Compared to Yeoh’s looks in the film, which Salazar said were made from a mixture of wigs and hairpieces, Hsu’s character is even more eclectic in her hairstyling. Jobu has mastered the powers of the multiverse, which means her character can jump between timelines and consciousnesses with ease, and she embodies every aesthetic imaginable as she wreaks havoc.

Salazar said all of the looks in the film were a collaboration between her, makeup department head Michelle Chung and costume designer Shirley Kurata. Nowhere is their teamwork more evident than in Hsu’s varied ensembles. Salazar pointed to one K-pop-inspired look, which features a rainbow teddy bear Jeremy Scott jacket and bangs styled to spell her name, as a favorite to design.

“[That look] was definitely inspired by Korean pop stars and anime characters, and we gave her this kind of e-girl inspo,” Salazar said. “So all the hair accessories I used on her, I had just purchased from my Christmas trip in Tokyo, so that was fun. And of course, the ‘Jobu’ on her forehead was just so much fun to do because it was one of those things where I’m like, ‘I don’t know if people are really going to pay attention to this, but I think it looks awesome.’”

But the clear pièce de résistance of the film is the “Bagel Jobu Temple Universe Look,” as Salazar referred to it. A feat of hairstyling and gravity, the design is meant to look like an everything bagel, a reference to the bagel-shaped black hole that Jobu creates to swallow herself and everything in the multiverse.

“We wanted her to have this ethereal kind of celestial goddess vibe, and I wanted to create something complex,” Salazar said. “The pattern I came up with represents the depth of this character’s interior where it felt futuristic yet unique, yet a little chaotic… I added different layers of beads, there were foam cutouts, there was wire used, and I used multiple varieties of braids, from fishtail braids to bamboo braids, even normal braids. And then we added a 22-inch extension ponytail for that dramatic length.”

Since the characters in the film don’t stick to one location or cultural practice, Salazar said she was mindful of the communities she was representing, from salsa dancers to Chinese opera singers. For example, in the latter, Salazar learned that the bangs were traditionally styled with tree sap, which led her to explore products that could mimic that texture.

“I think it’s always important to pull from that community to make sure that you’re representing them the most you can,” Salazar said.

Every hairstyle in the film is distinct, but there is one look that appears on multiple characters: Deirdre’s short-banged bob that is worn by her and Evelyn when they live out their love story in the hot-dogs-for-hands universe. That hairstyle, Salazar said, was chosen by Curtis herself from a stock photo of a stressed-out IRS tax agent on one of the reference boards. Salazar then recreated the hairstyle for Curtis, which she said would sometimes “look like Lord Farquaad from ‘Shrek,’’ so we had to stay away from that.”
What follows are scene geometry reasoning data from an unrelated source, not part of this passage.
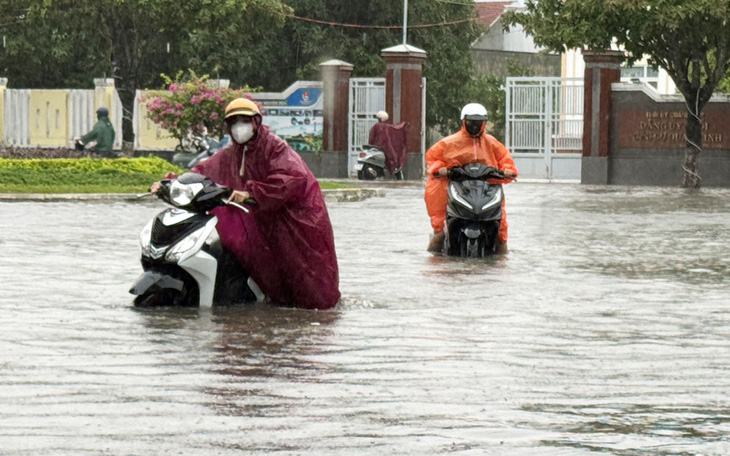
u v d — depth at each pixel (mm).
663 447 7238
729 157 45969
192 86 44844
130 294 13672
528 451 7109
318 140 50844
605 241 21609
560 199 35656
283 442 7250
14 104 53375
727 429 7691
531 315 12555
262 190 12500
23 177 33188
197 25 48688
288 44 61625
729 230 24156
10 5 50312
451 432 7523
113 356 9906
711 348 10656
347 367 9570
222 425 7633
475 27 68188
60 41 60844
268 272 12930
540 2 46094
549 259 18453
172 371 9312
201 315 12227
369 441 7285
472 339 11000
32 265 16375
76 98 51969
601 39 44969
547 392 8742
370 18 63188
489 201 18750
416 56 49438
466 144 19297
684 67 45062
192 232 12656
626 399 8539
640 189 42844
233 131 12734
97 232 21594
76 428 7531
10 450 7023
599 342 10922
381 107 50500
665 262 18094
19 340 10602
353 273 16297
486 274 16344
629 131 47344
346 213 28594
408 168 49250
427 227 24297
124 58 49562
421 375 9281
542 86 49469
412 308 12961
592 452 7109
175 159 45812
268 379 9055
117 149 51094
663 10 42031
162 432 7449
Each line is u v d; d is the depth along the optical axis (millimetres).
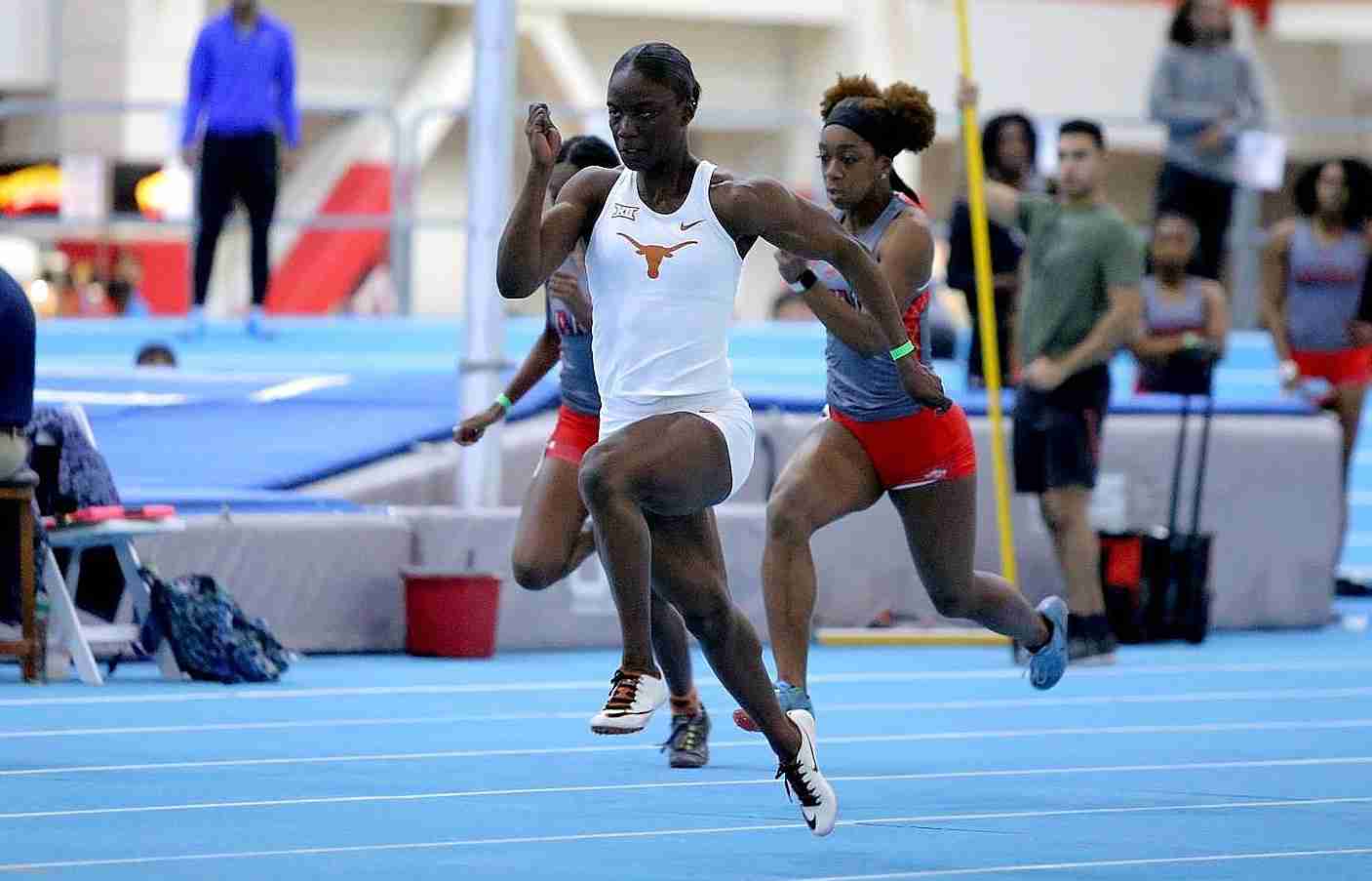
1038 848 18219
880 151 21062
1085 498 33688
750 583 36438
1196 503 38281
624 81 17141
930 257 21156
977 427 38344
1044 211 33344
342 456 36438
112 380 37875
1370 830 19453
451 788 20859
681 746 22453
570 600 35500
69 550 31266
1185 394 38469
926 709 28297
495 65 35281
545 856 17344
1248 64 46812
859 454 21297
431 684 30094
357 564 34031
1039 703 29109
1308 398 41844
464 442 23125
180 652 29656
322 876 16266
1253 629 40688
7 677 30016
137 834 17953
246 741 23891
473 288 35562
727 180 17562
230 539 32906
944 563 21781
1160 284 40094
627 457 17094
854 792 21172
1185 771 23094
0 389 27781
“There’s a really tricky part to do lived-in natural hair, it takes so much more work than you actually think,” Salazar said, adding that it was chosen for Yeoh as well, in order to mimic “couples that dressed the same.”

Overall, Salazar stressed her gratitude to the Daniels, her longtime collaborators who she said “trust me with an idea I want to bring to the table, which is, as an artist, just so relieving.”

“That’s the nice thing of working with the Daniels and being around that same crew and family — everybody is very passionate about what they do,” Salazar said. “Otherwise you wouldn’t be spending 18 hours a day on set. People are just putting in all their effort to get it done. It’s a really nice environment to work in, where it doesn’t necessarily feel like a chore.”